■ Goal of the exercise
Could you please retype exactly the lines from the start of the records below through the line that contains "Alguns dels trastorns tractats més comuns amb", both included, and leave out the pictures?

■ Material for this exercise
===============
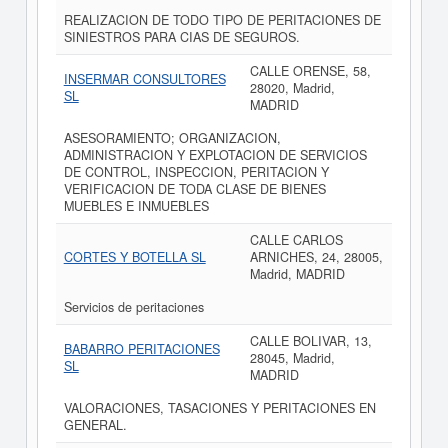
REALIZACION DE TODO TIPO DE PERITACIONES DE
SINIESTROS PARA CIAS DE SEGUROS.
CALLE ORENSE, 58,
INSERMAR CONSULTORES
28020, Madrid,
SL
MADRID
ASESORAMIENTO; ORGANIZACION,
ADMINISTRACION Y EXPLOTACION DE SERVICIOS
DE CONTROL, INSPECCION, PERITACION Y
VERIFICACION DE TODA CLASE DE BIENES
MUEBLES E INMUEBLES
CALLE CARLOS
CORTES Y BOTELLA SL
ARNICHES, 24, 28005,
Madrid, MADRID
Servicios de peritaciones
CALLE BOLIVAR, 13,
BABARRO PERITACIONES
28045, Madrid,
SL
MADRID
VALORACIONES, TASACIONES Y PERITACIONES EN
GENERAL.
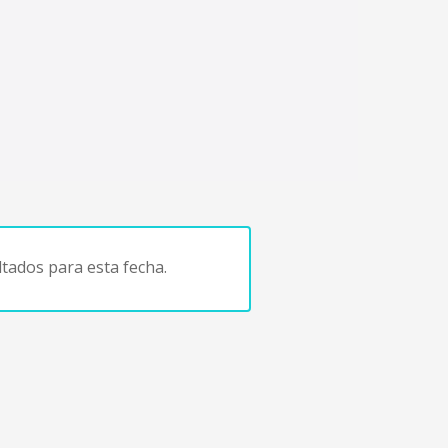
tados para esta fecha.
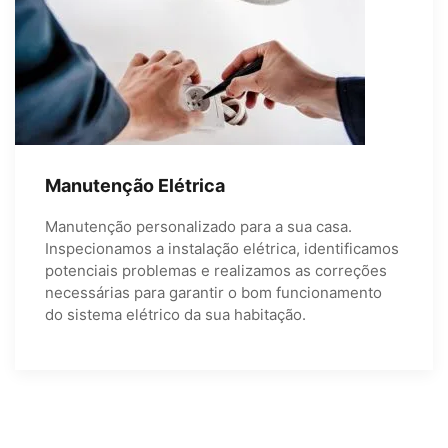
Manutenção Elétrica
Manutenção personalizado para a sua casa.
Inspecionamos a instalação elétrica, identificamos
potenciais problemas e realizamos as correções
necessárias para garantir o bom funcionamento
do sistema elétrico da sua habitação.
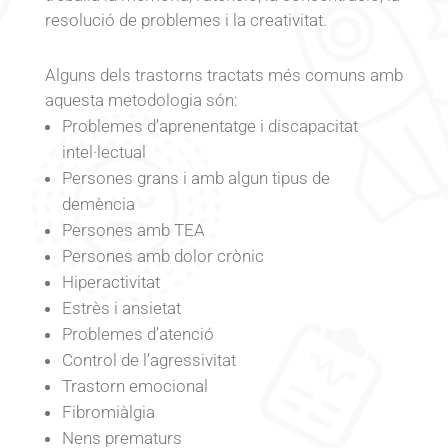
resolució de problemes i la creativitat.
Alguns dels trastorns tractats més comuns amb
aquesta metodologia són:
Problemes d’aprenentatge i discapacitat
intel·lectual
Persones grans i amb algun tipus de
demència
Persones amb TEA
Persones amb dolor crònic
Hiperactivitat
Estrès i ansietat
Problemes d’atenció
Control de l’agressivitat
Trastorn emocional
Fibromiàlgia
Nens prematurs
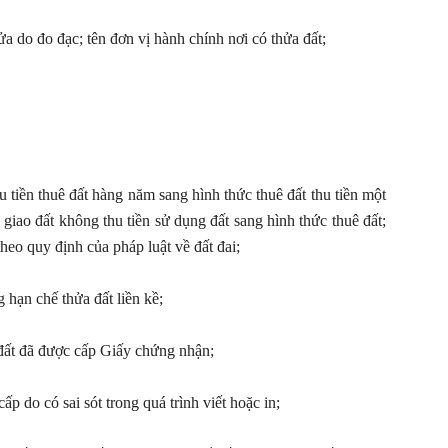
hửa do đo đạc; tên đơn vị hành chính nơi có thửa đất;
 tiền thuê đất hàng năm sang hình thức thuê đất thu tiền một
 giao đất không thu tiền sử dụng đất sang hình thức thuê đất;
theo quy định của pháp luật về đất đai;
 hạn chế thửa đất liền kề;
 đất đã được cấp Giấy chứng nhận;
p do có sai sót trong quá trình viết hoặc in;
===============
■ Reply to the task
REALIZACION DE TODO TIPO DE PERITACIONES DE
SINIESTROS PARA CIAS DE SEGUROS.
CALLE ORENSE, 58,
INSERMAR CONSULTORES
28020, Madrid,
SL
MADRID
ASESORAMIENTO; ORGANIZACION,
ADMINISTRACION Y EXPLOTACION DE SERVICIOS
DE CONTROL, INSPECCION, PERITACION Y
VERIFICACION DE TODA CLASE DE BIENES
MUEBLES E INMUEBLES
CALLE CARLOS
CORTES Y BOTELLA SL
ARNICHES, 24, 28005,
Madrid, MADRID
Servicios de peritaciones
CALLE BOLIVAR, 13,
BABARRO PERITACIONES
28045, Madrid,
SL
MADRID
VALORACIONES, TASACIONES Y PERITACIONES EN
GENERAL.
tados para esta fecha.
Manutenção Elétrica
Manutenção personalizado para a sua casa.
Inspecionamos a instalação elétrica, identificamos
potenciais problemas e realizamos as correções
necessárias para garantir o bom funcionamento
do sistema elétrico da sua habitação.
resolució de problemes i la creativitat.
Alguns dels trastorns tractats més comuns amb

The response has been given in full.